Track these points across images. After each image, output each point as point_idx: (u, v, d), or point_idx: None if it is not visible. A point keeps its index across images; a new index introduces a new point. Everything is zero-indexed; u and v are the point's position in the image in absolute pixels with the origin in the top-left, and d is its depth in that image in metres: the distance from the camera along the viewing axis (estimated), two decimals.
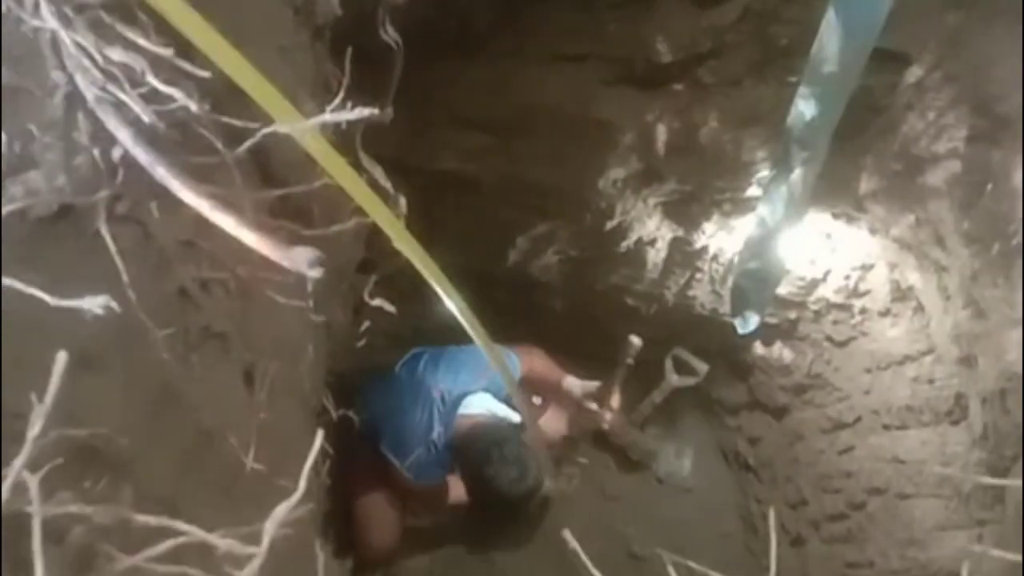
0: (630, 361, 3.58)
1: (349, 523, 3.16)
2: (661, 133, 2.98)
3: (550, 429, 3.56)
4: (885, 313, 3.29)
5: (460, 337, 3.43)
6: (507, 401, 3.28)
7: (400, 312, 2.50)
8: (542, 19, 2.77)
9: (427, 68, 2.61)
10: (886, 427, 3.29)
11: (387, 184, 2.10)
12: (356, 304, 2.72)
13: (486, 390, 3.28)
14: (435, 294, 3.96)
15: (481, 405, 3.19)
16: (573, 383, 3.52)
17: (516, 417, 3.22)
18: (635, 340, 3.48)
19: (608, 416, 3.59)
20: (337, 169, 0.90)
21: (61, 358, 0.67)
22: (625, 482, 3.87)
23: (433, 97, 2.92)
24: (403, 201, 2.34)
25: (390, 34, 2.12)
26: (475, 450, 3.09)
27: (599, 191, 3.17)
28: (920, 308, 3.19)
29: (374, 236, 2.54)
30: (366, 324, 2.84)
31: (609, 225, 3.32)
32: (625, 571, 3.58)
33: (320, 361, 1.55)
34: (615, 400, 3.55)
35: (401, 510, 3.24)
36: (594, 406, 3.52)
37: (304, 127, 0.93)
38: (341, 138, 1.21)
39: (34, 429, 0.63)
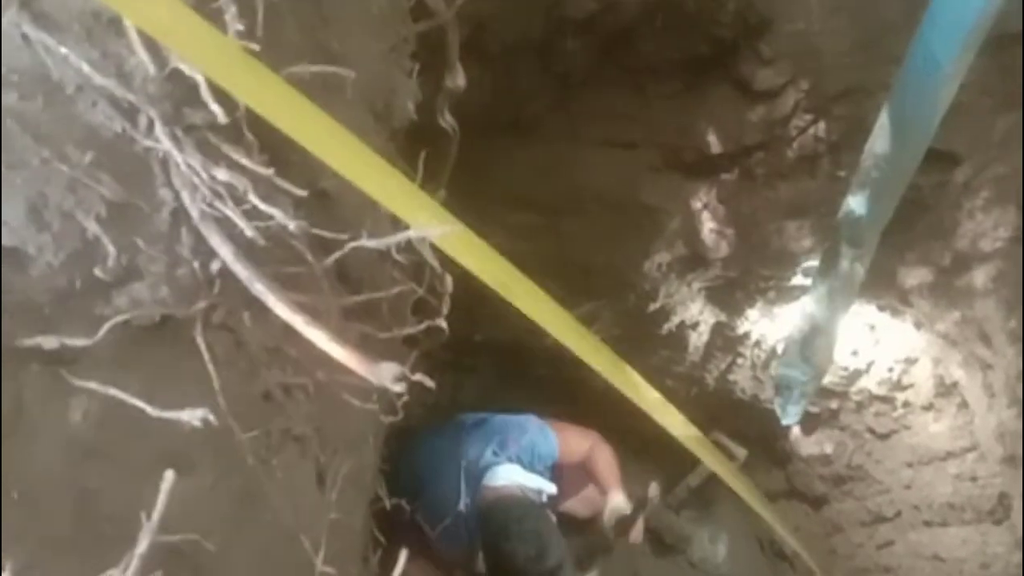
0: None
1: None
2: (707, 220, 3.01)
3: (585, 507, 3.51)
4: (928, 408, 3.26)
5: (495, 406, 3.47)
6: (545, 476, 3.23)
7: (439, 383, 2.53)
8: (595, 105, 2.83)
9: (481, 148, 2.67)
10: (927, 523, 3.24)
11: (434, 262, 2.14)
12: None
13: (516, 461, 3.22)
14: (474, 367, 3.98)
15: (507, 476, 3.12)
16: (614, 501, 3.29)
17: (547, 490, 3.15)
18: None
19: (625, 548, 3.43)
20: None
21: (169, 476, 0.70)
22: (659, 566, 3.82)
23: (485, 175, 2.97)
24: (449, 279, 2.38)
25: (447, 120, 2.19)
26: (495, 523, 2.97)
27: (644, 273, 3.20)
28: (964, 404, 3.17)
29: (418, 309, 2.59)
30: (405, 398, 2.86)
31: (652, 307, 3.33)
32: None
33: (378, 450, 1.57)
34: (636, 534, 3.39)
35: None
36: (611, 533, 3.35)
37: (391, 242, 0.96)
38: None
39: (141, 546, 0.66)
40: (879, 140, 2.25)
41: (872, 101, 2.42)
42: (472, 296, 3.03)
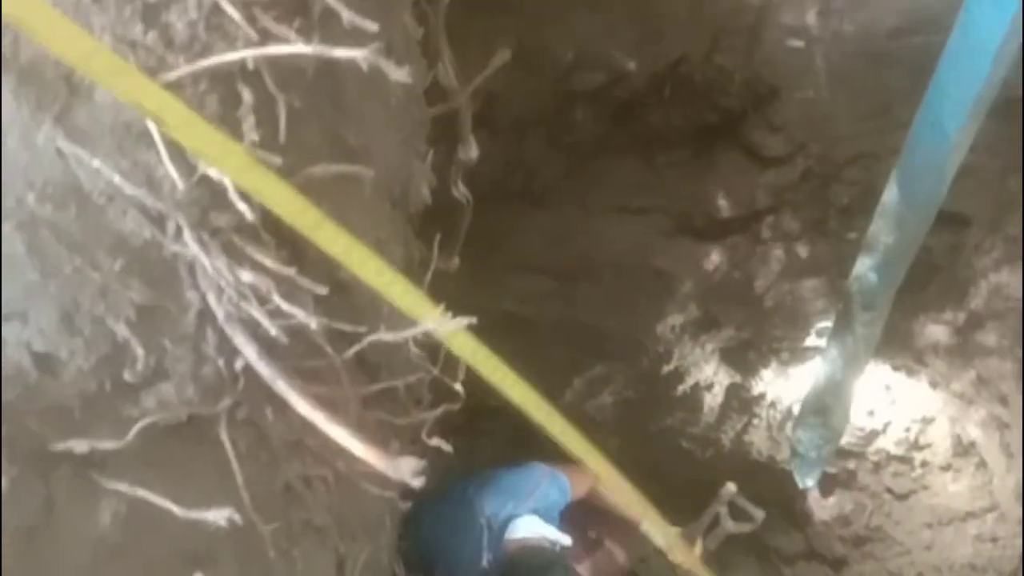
0: (722, 509, 3.40)
1: None
2: (719, 283, 3.04)
3: (607, 564, 3.47)
4: (946, 468, 3.25)
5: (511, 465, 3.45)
6: (558, 524, 3.21)
7: (454, 447, 2.54)
8: (605, 174, 2.87)
9: (494, 217, 2.71)
10: None
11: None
12: (412, 440, 2.75)
13: (534, 512, 3.20)
14: (489, 431, 3.98)
15: (528, 528, 3.10)
16: (655, 526, 3.36)
17: (563, 541, 3.14)
18: (730, 487, 3.32)
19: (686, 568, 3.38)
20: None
21: None
22: None
23: (498, 242, 3.01)
24: None
25: (461, 191, 2.23)
26: (521, 573, 3.01)
27: (657, 336, 3.21)
28: (983, 464, 3.15)
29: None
30: (423, 463, 2.86)
31: (666, 369, 3.34)
32: None
33: (395, 529, 1.58)
34: (698, 549, 3.36)
35: None
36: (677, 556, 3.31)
37: (407, 335, 0.99)
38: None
39: None
40: (888, 205, 2.28)
41: (881, 166, 2.46)
42: None
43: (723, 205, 2.84)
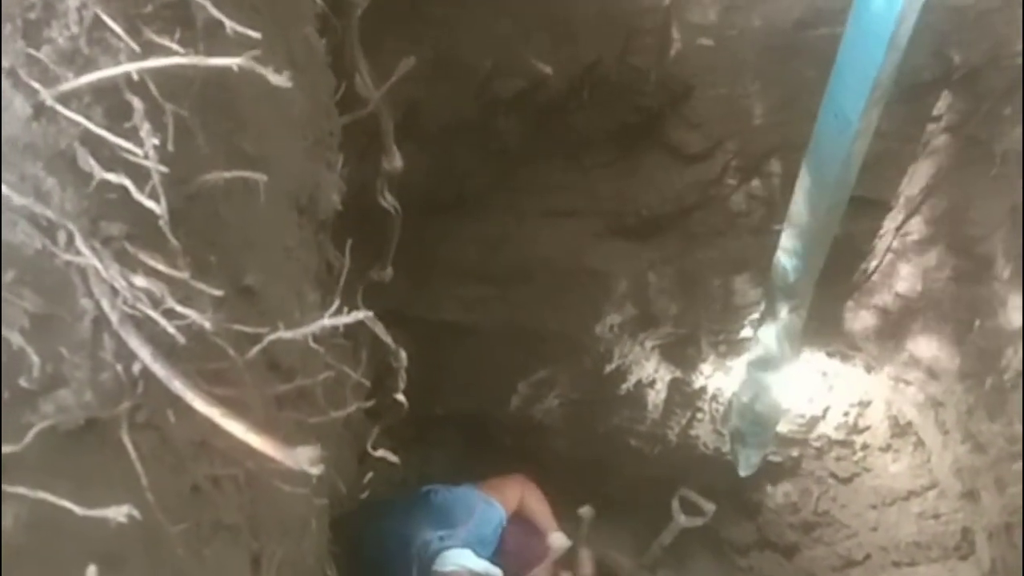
0: (585, 531, 3.44)
1: None
2: (653, 280, 3.09)
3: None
4: (886, 449, 3.32)
5: (461, 480, 3.48)
6: (488, 557, 3.21)
7: (405, 460, 2.54)
8: (534, 178, 2.92)
9: (426, 226, 2.74)
10: (895, 564, 3.28)
11: (387, 339, 2.19)
12: (360, 454, 2.76)
13: (465, 545, 3.20)
14: (439, 441, 3.99)
15: (457, 562, 3.04)
16: (556, 541, 3.34)
17: (497, 573, 3.13)
18: (585, 512, 3.38)
19: None
20: None
21: (92, 571, 0.74)
22: None
23: (432, 252, 3.04)
24: (403, 355, 2.42)
25: (388, 200, 2.25)
26: None
27: (597, 336, 3.26)
28: (920, 443, 3.23)
29: (377, 388, 2.62)
30: (370, 475, 2.87)
31: (608, 368, 3.39)
32: None
33: (323, 531, 1.60)
34: (586, 567, 3.39)
35: None
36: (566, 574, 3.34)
37: (306, 332, 1.02)
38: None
39: None
40: (800, 195, 2.35)
41: (797, 156, 2.53)
42: (431, 369, 3.08)
43: (651, 203, 2.90)
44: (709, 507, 3.78)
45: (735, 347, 3.26)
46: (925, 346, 2.90)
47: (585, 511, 3.10)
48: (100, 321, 0.91)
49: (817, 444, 3.48)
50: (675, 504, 3.80)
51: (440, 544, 3.07)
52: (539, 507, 3.40)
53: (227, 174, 1.03)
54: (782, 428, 3.39)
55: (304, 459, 0.88)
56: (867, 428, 3.37)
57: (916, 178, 2.73)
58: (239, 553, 1.06)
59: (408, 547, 3.08)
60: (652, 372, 3.43)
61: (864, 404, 3.34)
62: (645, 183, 2.86)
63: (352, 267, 1.63)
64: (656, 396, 3.51)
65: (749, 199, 2.82)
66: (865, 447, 3.39)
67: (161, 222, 0.94)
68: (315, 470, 0.88)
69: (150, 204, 0.92)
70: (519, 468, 3.50)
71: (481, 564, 3.08)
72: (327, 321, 1.02)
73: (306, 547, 1.34)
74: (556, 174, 2.90)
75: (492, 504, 3.24)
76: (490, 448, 3.87)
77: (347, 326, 1.16)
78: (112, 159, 0.94)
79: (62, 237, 0.90)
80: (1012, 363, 2.62)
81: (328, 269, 1.64)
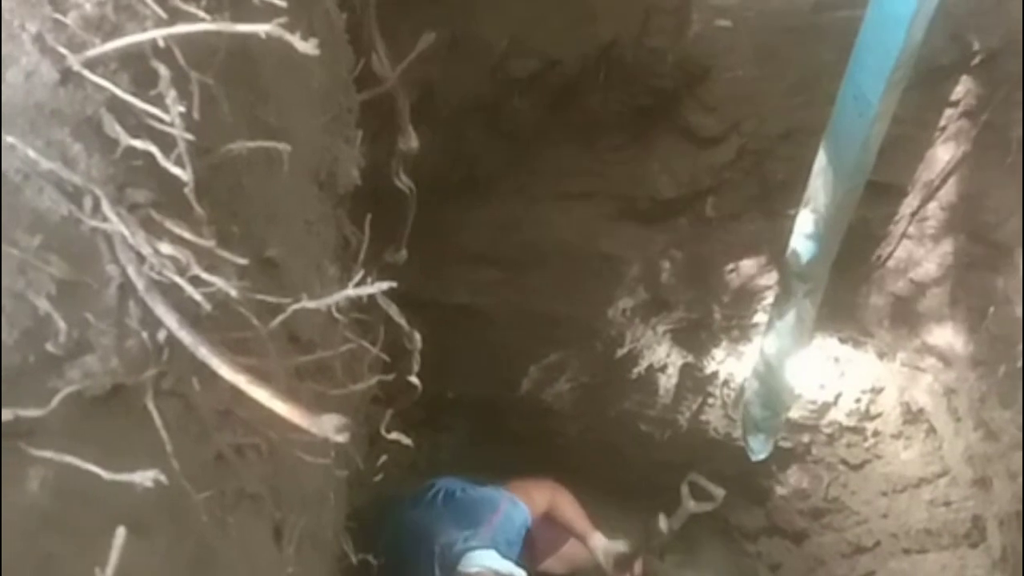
0: (664, 529, 3.46)
1: None
2: (666, 264, 3.08)
3: (563, 566, 3.49)
4: (898, 436, 3.32)
5: (472, 466, 3.48)
6: (514, 559, 3.20)
7: (416, 443, 2.55)
8: (547, 161, 2.91)
9: (439, 208, 2.73)
10: (905, 551, 3.27)
11: (401, 321, 2.19)
12: (372, 436, 2.76)
13: (490, 545, 3.18)
14: (449, 425, 4.01)
15: (482, 563, 3.02)
16: (599, 543, 3.34)
17: (519, 574, 3.12)
18: (663, 525, 3.32)
19: None
20: None
21: (120, 533, 0.74)
22: None
23: (445, 235, 3.03)
24: (417, 336, 2.43)
25: (403, 181, 2.25)
26: None
27: (608, 320, 3.26)
28: (932, 430, 3.22)
29: (389, 370, 2.62)
30: (383, 458, 2.88)
31: (620, 353, 3.39)
32: None
33: (340, 507, 1.60)
34: (638, 567, 3.35)
35: None
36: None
37: (328, 302, 1.01)
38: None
39: None
40: (818, 178, 2.34)
41: (813, 140, 2.51)
42: (442, 353, 3.08)
43: (665, 187, 2.89)
44: (719, 492, 3.77)
45: (748, 332, 3.25)
46: (938, 333, 2.89)
47: (664, 522, 3.10)
48: (126, 288, 0.90)
49: (828, 430, 3.47)
50: (684, 489, 3.80)
51: (464, 545, 3.05)
52: (572, 511, 3.38)
53: (251, 144, 1.03)
54: (793, 414, 3.39)
55: (330, 427, 0.87)
56: (879, 415, 3.36)
57: (932, 164, 2.71)
58: (262, 522, 1.07)
59: (431, 546, 3.05)
60: (664, 357, 3.43)
61: (876, 391, 3.33)
62: (659, 166, 2.85)
63: (366, 248, 1.62)
64: (667, 381, 3.51)
65: (764, 183, 2.81)
66: (876, 434, 3.38)
67: (187, 190, 0.94)
68: (341, 437, 0.88)
69: (176, 171, 0.92)
70: (531, 454, 3.51)
71: (506, 565, 3.07)
72: (350, 291, 1.02)
73: (325, 520, 1.34)
74: (569, 157, 2.89)
75: (517, 504, 3.22)
76: (500, 431, 3.88)
77: (363, 307, 1.16)
78: (138, 126, 0.94)
79: (88, 203, 0.90)
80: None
81: (345, 245, 1.64)
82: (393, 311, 2.05)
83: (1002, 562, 2.80)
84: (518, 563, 3.09)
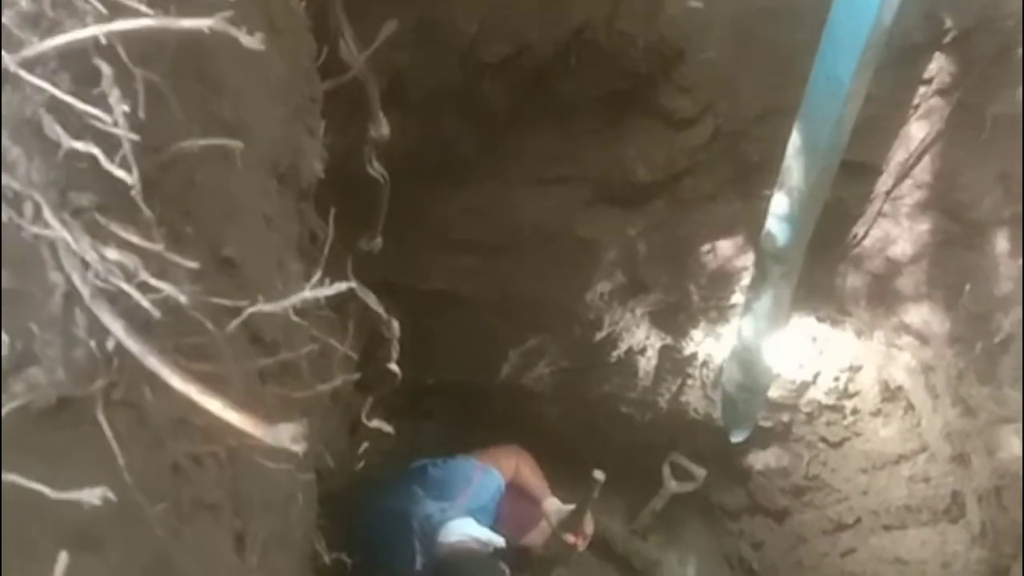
0: (595, 493, 3.40)
1: None
2: (643, 247, 3.07)
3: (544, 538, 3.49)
4: (876, 413, 3.32)
5: (454, 452, 3.47)
6: (493, 517, 3.22)
7: (397, 430, 2.53)
8: (523, 146, 2.89)
9: (414, 194, 2.70)
10: (886, 527, 3.29)
11: (379, 309, 2.16)
12: (351, 425, 2.74)
13: (467, 514, 3.19)
14: (430, 411, 3.99)
15: (461, 531, 3.06)
16: (551, 506, 3.35)
17: (499, 542, 3.13)
18: (598, 475, 3.32)
19: (581, 546, 3.34)
20: None
21: (63, 559, 0.71)
22: None
23: (421, 221, 3.01)
24: (395, 324, 2.40)
25: (376, 169, 2.22)
26: None
27: (587, 304, 3.24)
28: (910, 407, 3.23)
29: (367, 358, 2.60)
30: (364, 446, 2.86)
31: (598, 336, 3.37)
32: None
33: (311, 506, 1.58)
34: (588, 527, 3.33)
35: None
36: (569, 537, 3.25)
37: (288, 304, 0.99)
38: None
39: None
40: (792, 158, 2.32)
41: (787, 120, 2.49)
42: (421, 339, 3.06)
43: (641, 170, 2.87)
44: (700, 472, 3.79)
45: (725, 313, 3.24)
46: (915, 311, 2.89)
47: (597, 474, 3.10)
48: (71, 296, 0.87)
49: (807, 409, 3.47)
50: (666, 470, 3.81)
51: (442, 516, 3.07)
52: (533, 476, 3.41)
53: (203, 141, 0.99)
54: (772, 393, 3.39)
55: (286, 436, 0.85)
56: (857, 393, 3.36)
57: (906, 142, 2.71)
58: (222, 531, 1.04)
59: (409, 523, 3.08)
60: (642, 339, 3.42)
61: (855, 369, 3.33)
62: (634, 149, 2.83)
63: (339, 237, 1.59)
64: (647, 363, 3.50)
65: (740, 164, 2.79)
66: (855, 412, 3.38)
67: (133, 192, 0.90)
68: (297, 448, 0.85)
69: (121, 173, 0.89)
70: (512, 439, 3.50)
71: (484, 532, 3.09)
72: (308, 293, 0.99)
73: (293, 522, 1.32)
74: (544, 141, 2.86)
75: (490, 472, 3.24)
76: (480, 417, 3.87)
77: (335, 298, 1.14)
78: (81, 127, 0.90)
79: (29, 209, 0.87)
80: (1003, 327, 2.61)
81: (312, 239, 1.61)
82: (370, 299, 2.03)
83: (981, 537, 2.82)
84: (492, 529, 3.12)
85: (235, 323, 0.99)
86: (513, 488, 3.39)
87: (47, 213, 0.86)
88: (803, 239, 2.52)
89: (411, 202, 2.68)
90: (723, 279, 3.09)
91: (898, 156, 2.72)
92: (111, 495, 0.80)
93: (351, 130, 2.04)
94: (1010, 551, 2.67)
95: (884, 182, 2.78)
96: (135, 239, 0.90)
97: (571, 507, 3.23)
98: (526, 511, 3.37)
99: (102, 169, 0.90)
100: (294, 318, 1.07)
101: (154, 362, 0.86)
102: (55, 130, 0.88)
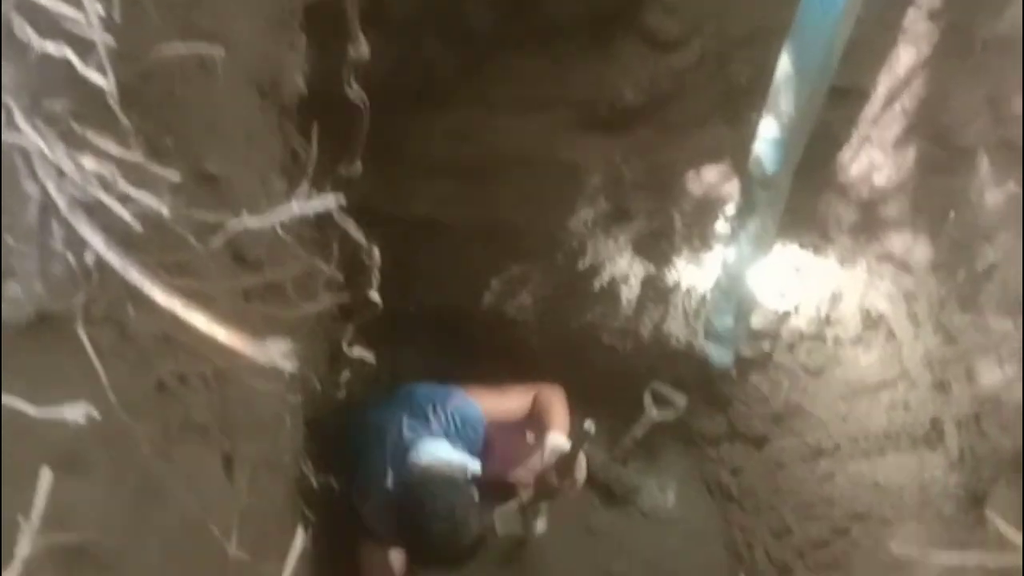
0: (588, 430, 3.38)
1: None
2: (627, 173, 3.03)
3: (531, 475, 3.50)
4: (857, 341, 3.33)
5: (435, 376, 3.47)
6: (472, 448, 3.22)
7: (378, 358, 2.52)
8: (505, 68, 2.82)
9: (394, 119, 2.64)
10: (865, 453, 3.32)
11: (359, 236, 2.13)
12: (334, 352, 2.73)
13: (441, 434, 3.18)
14: (412, 339, 3.97)
15: (433, 453, 3.04)
16: (553, 440, 3.25)
17: (473, 467, 3.10)
18: (589, 426, 3.15)
19: (569, 493, 3.29)
20: None
21: (45, 475, 0.69)
22: (609, 518, 3.88)
23: (401, 146, 2.95)
24: (376, 252, 2.37)
25: (355, 91, 2.16)
26: (414, 499, 2.93)
27: (570, 231, 3.21)
28: (891, 335, 3.23)
29: (348, 286, 2.57)
30: (346, 375, 2.84)
31: (581, 264, 3.35)
32: None
33: (298, 429, 1.56)
34: (580, 473, 3.28)
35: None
36: (555, 479, 3.18)
37: (272, 220, 0.95)
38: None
39: (23, 548, 0.65)
40: (781, 81, 2.28)
41: (776, 42, 2.44)
42: (402, 267, 3.03)
43: (626, 93, 2.81)
44: (680, 400, 3.81)
45: (709, 242, 3.22)
46: (899, 238, 2.88)
47: (588, 425, 3.09)
48: (47, 207, 0.84)
49: (788, 338, 3.48)
50: (647, 398, 3.82)
51: (412, 434, 3.08)
52: (550, 408, 3.36)
53: (183, 47, 0.95)
54: (754, 322, 3.39)
55: (276, 352, 0.82)
56: (839, 321, 3.36)
57: (894, 66, 2.66)
58: (210, 453, 1.02)
59: (384, 440, 3.09)
60: (626, 268, 3.40)
61: (836, 297, 3.33)
62: (619, 72, 2.78)
63: (319, 161, 1.55)
64: (629, 292, 3.48)
65: (726, 88, 2.75)
66: (836, 340, 3.39)
67: (110, 99, 0.86)
68: (288, 364, 0.83)
69: (96, 78, 0.84)
70: (494, 367, 3.50)
71: (457, 455, 3.09)
72: (295, 207, 0.95)
73: (281, 445, 1.30)
74: (527, 63, 2.80)
75: (469, 402, 3.24)
76: (462, 344, 3.86)
77: (317, 222, 1.10)
78: (53, 29, 0.85)
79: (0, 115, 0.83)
80: (986, 255, 2.61)
81: (294, 159, 1.56)
82: (350, 226, 1.99)
83: (959, 463, 2.85)
84: (475, 457, 3.14)
85: (219, 238, 0.96)
86: (513, 425, 3.37)
87: (19, 118, 0.82)
88: (791, 164, 2.49)
89: (391, 126, 2.62)
90: (707, 206, 3.06)
91: (885, 81, 2.68)
92: (95, 413, 0.77)
93: (329, 50, 1.98)
94: (987, 476, 2.70)
95: (871, 107, 2.74)
96: (113, 148, 0.86)
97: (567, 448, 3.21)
98: (517, 446, 3.36)
99: (77, 75, 0.86)
100: (280, 233, 1.04)
101: (136, 276, 0.82)
102: (26, 31, 0.83)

◆ ◆ ◆ ◆ ◆ ◆ ◆

• What to do:
Beginning at the line with "26: (475, 450, 3.09)" and stopping after the line with "39: (34, 429, 0.63)", please write out every line of the data above exactly and nothing else.

• Answer section:
26: (475, 450, 3.09)
27: (599, 191, 3.17)
28: (920, 308, 3.19)
29: (374, 236, 2.54)
30: (366, 324, 2.84)
31: (609, 225, 3.32)
32: (625, 571, 3.58)
33: (320, 361, 1.55)
34: (615, 400, 3.55)
35: (401, 510, 3.24)
36: (594, 406, 3.52)
37: (304, 127, 0.93)
38: (341, 138, 1.21)
39: (34, 429, 0.63)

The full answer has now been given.